Reproduce precisely the lines of the listing below, starting with the line that contains "radio [291,413,355,464] -> none" and stopping after the line that contains "brown chair [425,587,677,1004]"; include nothing else.

- Material provided
↓
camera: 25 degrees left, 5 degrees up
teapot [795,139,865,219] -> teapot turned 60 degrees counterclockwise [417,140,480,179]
↑
↓
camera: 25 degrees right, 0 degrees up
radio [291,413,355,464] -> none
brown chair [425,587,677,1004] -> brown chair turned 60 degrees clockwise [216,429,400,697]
↑
- Output below
radio [291,413,355,464] -> none
brown chair [425,587,677,1004] -> brown chair turned 60 degrees clockwise [216,429,400,697]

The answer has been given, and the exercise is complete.